Fifteen years ago, my friend Brett quit his restaurant job and bought 100 acres in Southern Maryland to pursue his dream of organic farming. He’s a skilled farmer: growing the most flavorful tomato varieties, breeding winter-hardy greens and creating a closed loop system by integrating chickens.
With his increasing success in farming and growing customer base, comes the realization that he cannot do everything himself. Try as he might, there just aren’t enough hours in the day. He’s had to grow his team and learn to delegate more and more tasks to his staff.
Over the past few months, I’ve watched several clients enter this same phase of business growth where they need to start delegating. All the technical skills that got these brilliant entrepreneurs to this phase –– whether it’s how to work the soil, build a customer base, or run a restaurant –– won’t help them get to the next phase of growth. In this phase, they need to transfer their skills and vision to their team, so they can work together to grow the business. The entrepreneur needs to become the CEO.
It’s a hard lesson to learn that you can’t do it all yourself, but finding a way to communicate your goals and priorities to others is a critical skill for an entrepreneur with a growing staff.
1. Decide what you will delegate. If you’re going from operating one restaurant to three, you need to determine which responsibilities you’ll maintain vs. delegating to others. Will you be scoping new sites for further growth? Or maybe you will run the original restaurant and delegate management of the other two? Will you be fundraising for the new restaurants or managing the construction?
2. Once you’ve decided what you will delegate, clearly define roles and responsibilities. Is this a new job or new tasks for a current employee? Create new job descriptions:
- What tasks are expected – what exactly are you delegating?
- What are the skills required for the job?
- To whom will the person responsible report directly? To whom will they report indirectly?
- What are your expectations for how the project/job will go?
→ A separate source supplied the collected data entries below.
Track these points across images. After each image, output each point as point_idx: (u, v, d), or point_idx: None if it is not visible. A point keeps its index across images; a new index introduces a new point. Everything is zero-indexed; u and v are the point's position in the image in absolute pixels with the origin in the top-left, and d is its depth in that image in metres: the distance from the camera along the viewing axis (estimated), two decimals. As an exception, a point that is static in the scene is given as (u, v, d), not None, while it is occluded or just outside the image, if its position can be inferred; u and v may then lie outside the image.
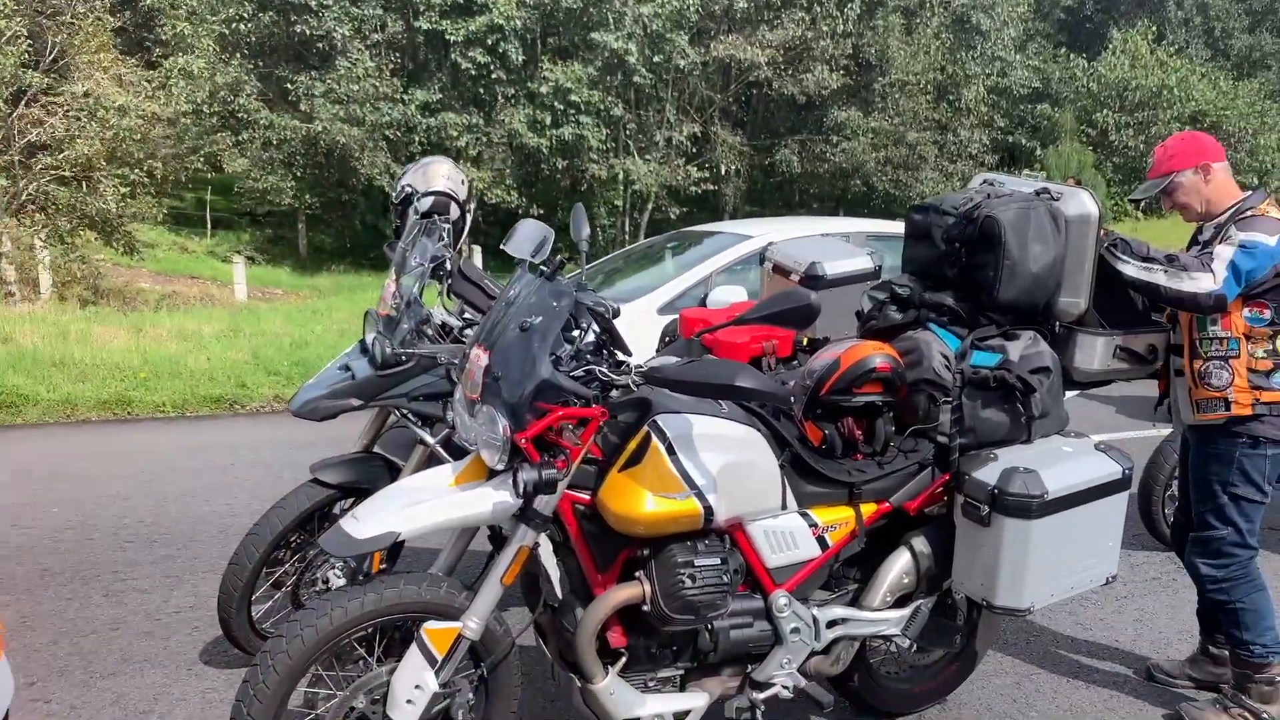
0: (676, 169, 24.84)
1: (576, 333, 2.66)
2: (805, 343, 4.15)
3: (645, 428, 2.61)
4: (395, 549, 3.53)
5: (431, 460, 3.63)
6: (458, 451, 3.49)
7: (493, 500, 2.51)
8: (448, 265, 3.74)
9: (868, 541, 3.03)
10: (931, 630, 3.11)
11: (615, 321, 2.75)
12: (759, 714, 2.93)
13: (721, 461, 2.65)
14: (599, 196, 24.25)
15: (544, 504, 2.52)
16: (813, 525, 2.90)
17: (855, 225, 7.48)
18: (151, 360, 9.68)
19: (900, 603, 3.07)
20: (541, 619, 2.88)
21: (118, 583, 4.53)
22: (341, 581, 3.67)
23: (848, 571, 3.13)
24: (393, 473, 3.69)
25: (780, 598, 2.87)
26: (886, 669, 3.45)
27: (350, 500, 3.70)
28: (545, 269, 2.58)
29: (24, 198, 14.28)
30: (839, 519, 2.94)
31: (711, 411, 2.72)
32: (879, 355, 2.90)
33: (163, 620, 4.14)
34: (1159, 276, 3.18)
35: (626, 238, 24.93)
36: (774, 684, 2.92)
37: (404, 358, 3.47)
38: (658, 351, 4.50)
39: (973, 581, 2.98)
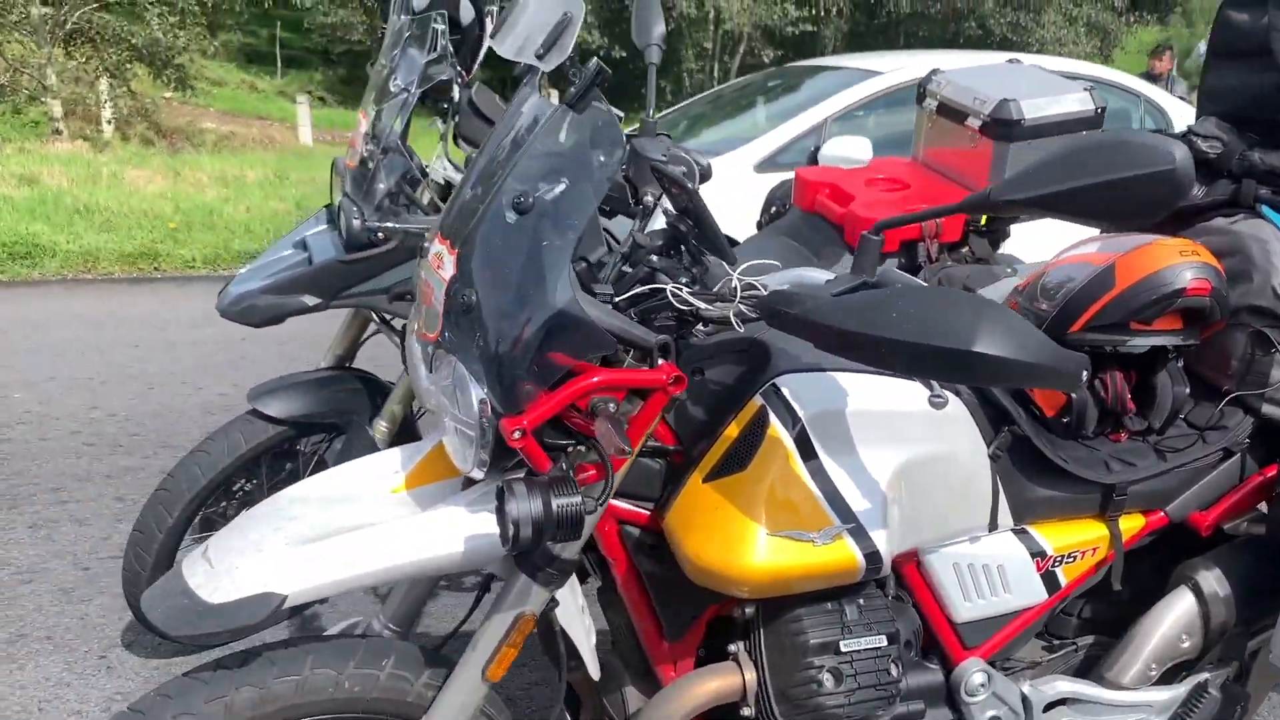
0: (773, 6, 22.79)
1: (624, 220, 1.41)
2: (984, 221, 2.83)
3: (756, 399, 1.39)
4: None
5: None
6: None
7: (466, 532, 1.33)
8: (455, 94, 2.47)
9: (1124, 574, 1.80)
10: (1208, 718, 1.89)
11: (705, 190, 1.49)
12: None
13: (898, 463, 1.44)
14: (687, 38, 22.48)
15: (565, 545, 1.33)
16: (1037, 553, 1.69)
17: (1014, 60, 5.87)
18: (185, 209, 8.77)
19: (1168, 676, 1.85)
20: (575, 678, 1.74)
21: (54, 506, 3.53)
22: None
23: (1081, 617, 1.91)
24: (375, 400, 2.54)
25: (974, 673, 1.68)
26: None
27: (320, 437, 2.57)
28: (571, 84, 1.27)
29: (69, 26, 13.14)
30: (1083, 541, 1.73)
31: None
32: (1188, 265, 1.61)
33: (91, 571, 3.12)
34: None
35: (715, 84, 23.20)
36: (950, 801, 1.76)
37: (381, 235, 2.27)
38: (759, 226, 3.21)
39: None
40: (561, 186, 1.23)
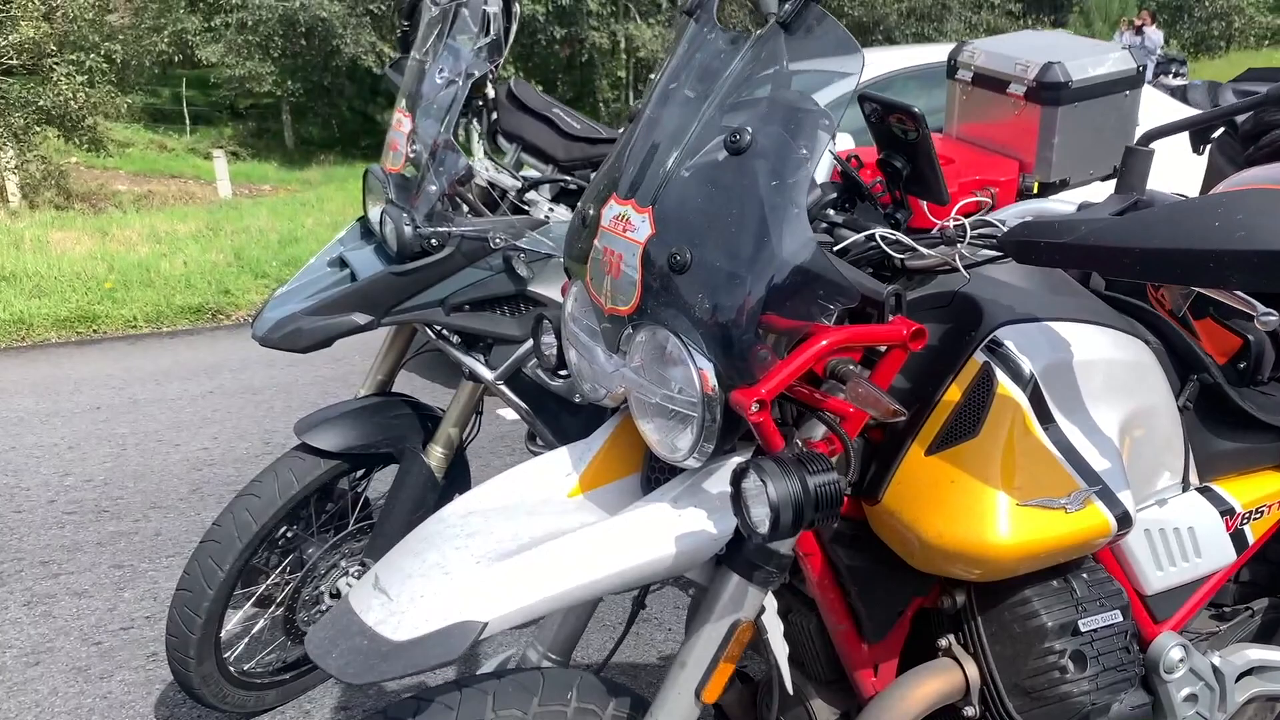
0: (685, 31, 22.97)
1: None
2: (1035, 188, 2.73)
3: (977, 356, 1.24)
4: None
5: (484, 405, 2.28)
6: (535, 394, 2.14)
7: (675, 532, 1.15)
8: (489, 90, 2.31)
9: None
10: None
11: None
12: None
13: (1121, 417, 1.31)
14: (600, 69, 22.57)
15: (781, 541, 1.16)
16: (1226, 511, 1.56)
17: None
18: (120, 267, 8.37)
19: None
20: (728, 701, 1.57)
21: (46, 581, 3.23)
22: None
23: (1250, 577, 1.79)
24: (425, 426, 2.34)
25: (1172, 648, 1.55)
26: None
27: (361, 473, 2.37)
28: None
29: (-32, 93, 12.62)
30: (1268, 494, 1.62)
31: (1076, 312, 1.34)
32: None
33: (104, 646, 2.84)
34: None
35: (634, 111, 23.34)
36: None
37: (435, 241, 2.09)
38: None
39: None
40: (782, 116, 1.07)
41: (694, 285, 1.08)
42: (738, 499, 1.06)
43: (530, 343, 2.19)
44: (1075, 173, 2.39)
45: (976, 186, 2.20)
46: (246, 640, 2.45)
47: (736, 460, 1.18)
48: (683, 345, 1.09)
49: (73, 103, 13.27)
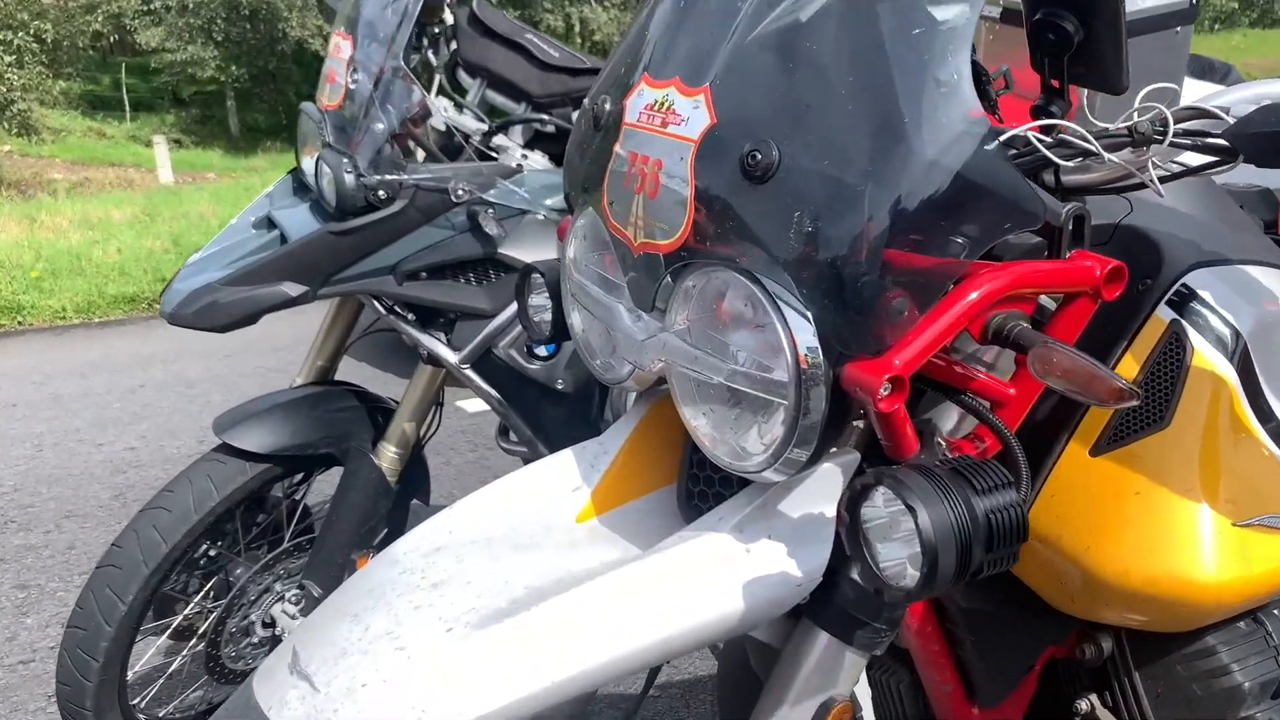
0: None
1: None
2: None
3: (1160, 312, 0.87)
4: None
5: (446, 395, 1.90)
6: (508, 380, 1.77)
7: (743, 577, 0.77)
8: (447, 14, 1.91)
9: None
10: None
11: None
12: None
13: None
14: (557, 53, 22.30)
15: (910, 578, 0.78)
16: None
17: None
18: (48, 255, 7.87)
19: None
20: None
21: (-61, 605, 2.78)
22: (295, 620, 1.99)
23: None
24: (375, 420, 1.95)
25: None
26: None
27: (299, 478, 1.98)
28: None
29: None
30: None
31: (1267, 254, 0.98)
32: None
33: (2, 684, 2.40)
34: None
35: (591, 94, 23.21)
36: None
37: (384, 193, 1.69)
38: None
39: None
40: None
41: (783, 200, 0.70)
42: (855, 532, 0.68)
43: (501, 317, 1.80)
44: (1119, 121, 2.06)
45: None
46: (163, 679, 2.04)
47: (827, 469, 0.80)
48: (764, 294, 0.71)
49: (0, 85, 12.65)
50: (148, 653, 1.98)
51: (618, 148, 0.83)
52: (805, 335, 0.70)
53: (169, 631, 1.97)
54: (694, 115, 0.75)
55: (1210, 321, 0.87)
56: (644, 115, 0.79)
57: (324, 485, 2.09)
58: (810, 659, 0.83)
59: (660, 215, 0.78)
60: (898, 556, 0.67)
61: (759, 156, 0.70)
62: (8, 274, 7.30)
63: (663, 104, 0.78)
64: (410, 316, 1.87)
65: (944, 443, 0.75)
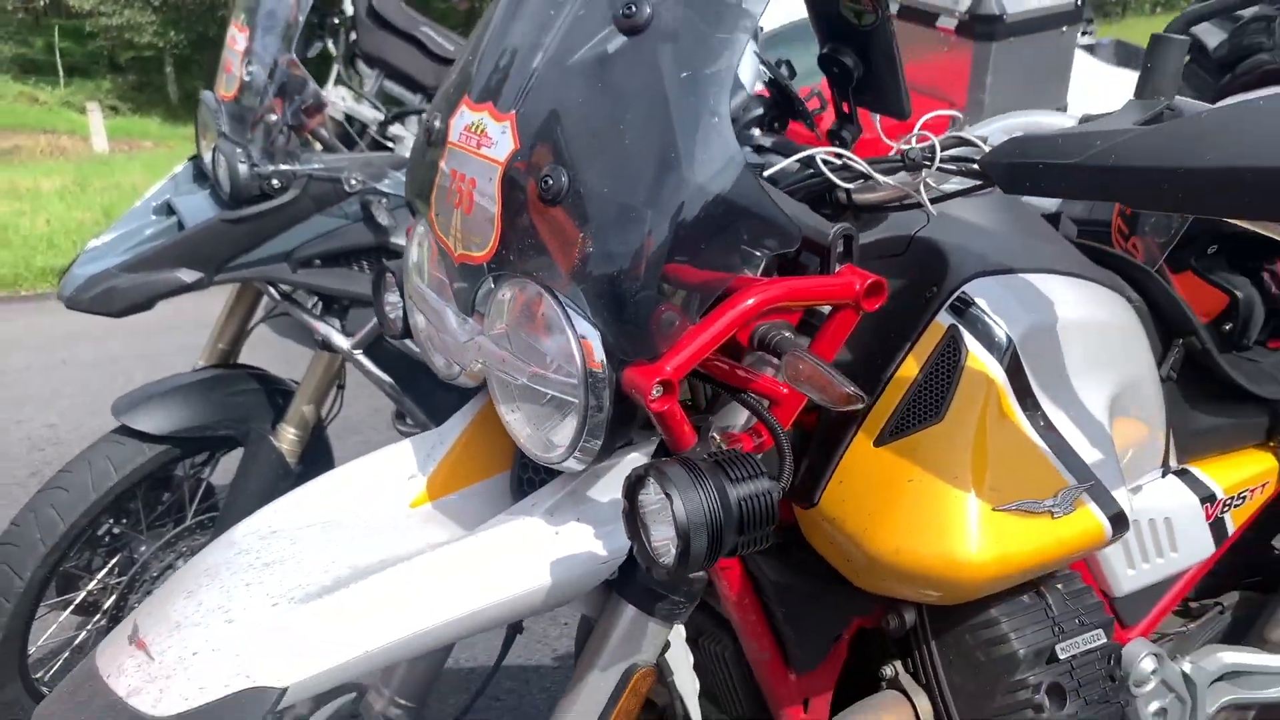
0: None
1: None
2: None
3: (940, 318, 0.97)
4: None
5: (344, 378, 1.97)
6: (401, 366, 1.83)
7: (550, 556, 0.86)
8: (346, 5, 1.96)
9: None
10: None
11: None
12: None
13: (1109, 394, 1.05)
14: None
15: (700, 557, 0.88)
16: (1206, 498, 1.34)
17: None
18: (-29, 226, 7.73)
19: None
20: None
21: None
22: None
23: (1215, 574, 1.58)
24: (275, 402, 2.01)
25: (1144, 659, 1.31)
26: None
27: (204, 457, 2.03)
28: None
29: None
30: (1250, 477, 1.41)
31: (1063, 262, 1.08)
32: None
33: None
34: None
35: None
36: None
37: (277, 182, 1.75)
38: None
39: None
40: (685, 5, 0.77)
41: (572, 221, 0.78)
42: (633, 516, 0.77)
43: (395, 304, 1.87)
44: (1016, 106, 2.18)
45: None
46: (69, 653, 2.09)
47: (633, 458, 0.89)
48: (558, 305, 0.79)
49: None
50: (51, 628, 2.03)
51: (442, 164, 0.90)
52: (593, 343, 0.79)
53: (73, 607, 2.02)
54: (501, 140, 0.82)
55: (984, 326, 0.97)
56: (464, 136, 0.87)
57: (230, 463, 2.15)
58: (618, 629, 0.92)
59: (474, 229, 0.85)
60: (665, 537, 0.75)
61: (550, 182, 0.78)
62: (-70, 246, 7.19)
63: (478, 127, 0.85)
64: (311, 302, 1.93)
65: (717, 437, 0.84)
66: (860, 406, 0.78)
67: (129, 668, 0.80)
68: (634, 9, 0.76)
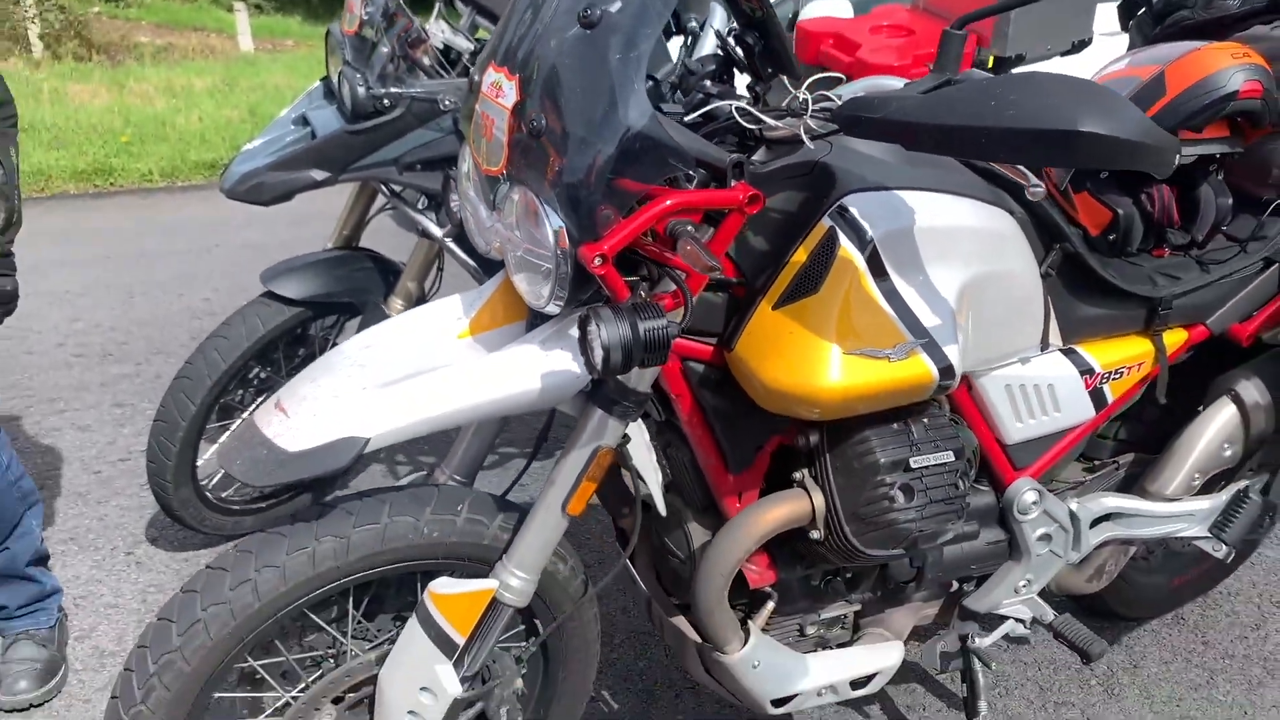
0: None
1: (680, 36, 1.37)
2: (990, 63, 2.80)
3: (824, 221, 1.37)
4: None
5: (442, 261, 2.44)
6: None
7: (542, 369, 1.31)
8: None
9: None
10: (1246, 525, 1.94)
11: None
12: (978, 664, 1.84)
13: (962, 280, 1.44)
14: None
15: (640, 377, 1.33)
16: (1086, 371, 1.70)
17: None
18: (136, 121, 8.46)
19: (1208, 486, 1.90)
20: (625, 523, 1.76)
21: (52, 416, 3.46)
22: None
23: (1122, 435, 1.94)
24: (387, 279, 2.50)
25: (1026, 492, 1.72)
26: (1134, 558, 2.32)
27: (333, 320, 2.54)
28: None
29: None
30: (1128, 357, 1.75)
31: (934, 182, 1.46)
32: (1240, 68, 1.60)
33: (103, 475, 3.08)
34: None
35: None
36: (1003, 617, 1.81)
37: (388, 101, 2.20)
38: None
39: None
40: (622, 2, 1.18)
41: (548, 151, 1.21)
42: (584, 341, 1.21)
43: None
44: (1032, 47, 2.45)
45: (930, 59, 2.27)
46: (224, 471, 2.66)
47: None
48: (540, 204, 1.23)
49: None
50: (212, 449, 2.60)
51: (476, 106, 1.34)
52: (562, 230, 1.22)
53: (229, 434, 2.59)
54: (509, 93, 1.25)
55: (853, 227, 1.36)
56: (490, 88, 1.30)
57: (353, 328, 2.66)
58: (590, 422, 1.37)
59: (491, 152, 1.29)
60: (597, 354, 1.19)
61: (535, 124, 1.21)
62: (100, 138, 7.92)
63: (496, 83, 1.28)
64: (417, 199, 2.40)
65: (643, 293, 1.27)
66: (717, 275, 1.20)
67: (274, 421, 1.29)
68: (590, 13, 1.18)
- When do you expect tasks to be completed?
- At what point should questions be asked?
- What does success look like?
4. Create feedback loops: don’t just send your employees off and expect things to go exactly as you planned. Check in on a regular basis to make sure things are proceeding as planned, answer questions, and make adjustments as necessary. (But try not to be overbearing!)
As I’ve grown my business, I hired and have delegated to my assistant, Jenny. She also has thoughts on effective delegation, providing a few interesting insights from the other side:
5. Have clear expectations. I’ve found that mind-reading only works some of the time, so if you want a specific result, you have to ask for it! Always articulate the goal, along with any specific details that need to make it in to the final product, and the timeline. If you’re not sure what the end product should look like, ask for a few different options to choose among, early in the process, and discuss which direction is best for the rest of the project. Make sure you confirm the task, goal, and timeline with each other to prevent miscommunication down the line.
6. Build in accountability. Planning regular check-ins lets your employee know there’s support available and ask questions as needed. They also allow you to redirect progress as needed or as your vision develops, and keeps progress chugging along. Adding structure also makes it easier to break a big independent project into smaller steps, with specific goals along the way to keep on track. Sidenote: When working remotely or on different projects, it’s helpful if you identify how you’d like your employees to communicate with you. Do you prefer regular emails with progress reports, phone calls when you’re driving between appointments, or a sit-down discussion on Friday afternoons?
7. Make it easy for someone to help you, and make it easy for them to work independently. Identify resources for your employee to start with, such as last year’s deliverable or the names of a few organizations to reference. That way, they can figure out initial questions on their own and develop a sense of the landscape.
8. Consider their growth: Use tasks as a way to develop your employees’ own capabilities, not just as a way to lighten your own load. The work they spend time doing is an investment in growing your business, and an investment of making your staff more skilled and valuable. Delegation should serve as on the job training that benefits both of you.
9. Play to your strengths. Choose responsibilities to delegate based on your respective talents and aptitude. It makes a lot more sense for an employee to take on a task that’s not your strength and make it her own, than trying to develop a specialized skill set you’ve already mastered. This way, we’re both working on tasks we can excel at, and complement each other’s skill sets. For example, I have no training in accounting, while Julia has an MBA. It’s not a good use of her time to teach me everything she knows, so the financials stay firmly in Julia’s court –– but I can spot a typo from 100 yards and got a perfect score on this addictive color-vision test, so I’m responsible for making the deliverables we produce together read well and look good.
10. Finally, be open to flexibility: the project might not get done exactly the way you’d imagined it, but that diversity and new direction often proves a strength. You can do everything yourself perfectly, or you can grow on to bigger projects.